Although the court retains a friendly atmosphere, the work of the Ninth Circuit has changed dramatically over the decades since. When Judge O’Scannlain started, active Ninth Circuit judges heard about 180 cases a year—now it’s more than 500. The massive increase in workload would not be possible without law clerks, he says, and even with their help (and that of the court’s host of staff attorneys) the rate of growth is not sustainable.

As a result, Judge O’Scannlain has long urged Congress to ameliorate the growth of the court’s caseload by adding judgeships and carving out a new Twelfth Circuit. He has repeatedly testified in Congress in favor of such legislation, but most of his colleagues oppose splitting up the court. The proposal has never gotten much traction in the Senate, but Judge O’Scannlain expects “it’s only a matter of time” before it must.

During a 2013 visit, Judge Edward Leavy, and Supreme Court Justice Clarence Thomas and Judge O’Scannlain converse about the restoration of Pioneer Court House. Photo courtesy of Kathy Dodds

The outsized caseload represents only part of Judge O’Scannlain’s work. He has served on and chaired numerous committees and boards relating to the judicial administration, education, and the mission of the courts over the years. He has also made a point of welcoming scores of visiting law students and dignitaries to his chambers, relishing opportunities to advance civic education and to showcase the Pioneer Courthouse, the oldest operating federal courthouse in the West. (With his Portland-based colleagues, Judge O’Scannlain championed and then oversaw the courthouse’s 2003-05 modernization and seismic retrofitting).

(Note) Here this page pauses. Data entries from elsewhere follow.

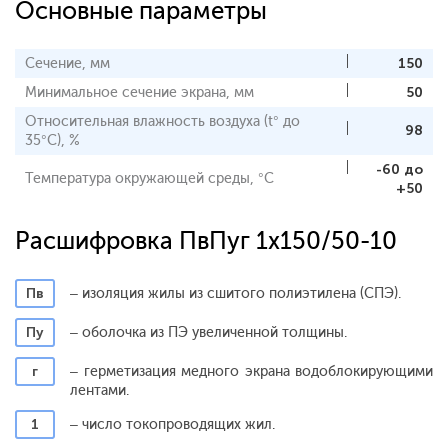
Основные параметры
Сечение, мм
150
Минимальное сечение экрана, мм
50
Относительная влажность воздуха (t° до
98
35°С), %
-60 до
Температура окружающей среды, °С
+50
Расшифровка ПвПуг 1x150/50-10
Пв
– изоляция жилы из сшитого полиэтилена (СПЭ).
Пу
– оболочка из ПЭ увеличенной толщины.
г
– герметизация медного экрана водоблокирующими
лентами.
1
– число токопроводящих жил.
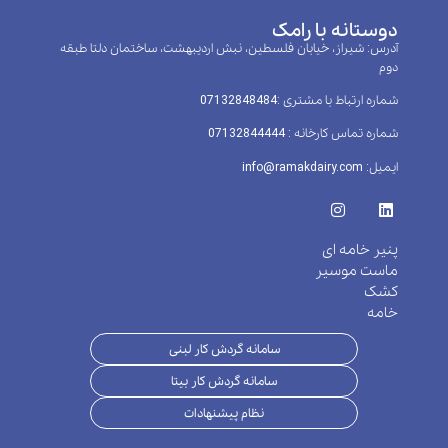
دوستانه با رامک
آدرس: شیراز، خیابان فلسطین، نبش اردیبهشت، ساختمان دلتا طبقه
دوم
شماره ارتباط با مشتری :‌07132848484
شماره تماس کارخانه : 07132844444
ایمیل: info@ramakdairy.com
پنیر خامه ای
ماست موسیر
کشک
خامه
سامانه گردش کار لبنی
سامانه گردش کار بیتا
نظام پیشنهادات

And he has been among the more active writers in the process of determining which cases the court should rehear en banc. As noted, his dissents from denials of rehearing in this context are among the better predictors of whether the Supreme Court itself will take up the case.

 

Ninth Circuit Court of Appeals Judge Diarmuid O’Scannlain. Painting by Wayne Chin

Looking back on his judicial record, Judge O’Scannlain can take substantial pride in the track record his opinions—or, more often, dissents—have posted before the Supreme Court. A notable example arising out of Oregon was the 2014 case of Wood v. Moss. The unanimous Supreme Court closely tracked the reasoning of Judge O’Scannlain’s dissent from denial of rehearing en banc in reversing the Ninth Circuit’s rejection of qualified immunity for Secret Service agents protecting the president during a campaign swing through Jacksonville. More recently, the Court affirmed or vindicated Judge O’Scannlain’s votes in every case it took up in its 2017-18 and 2018-19 terms. He says his success in anticipating how the justices will rule on a case has helped him “maintain confidence” in his work.

Judge O’Scannlain has also helped place an outsized number of his former law clerks in coveted Supreme Court clerkships. As of February 2020, twenty-five of the judge’s clerks have gone on to clerk for one of the justices. Very few judges sitting outside of Washington, D.C., have matched that record. He acknowledges that positive feedback from the Supreme Court and the justices who have hired his clerks motivated him to remain active on the Ninth Circuit long after he was eligible to retire.

It has now been more three years since Judge O’Scannlain took senior status, but he remains heavily engaged in the work of the Ninth Circuit. After more than three decades as one of the leading voices on the court, he has become something of an institution himself—one his countless admirers hope shall endure for many years to come.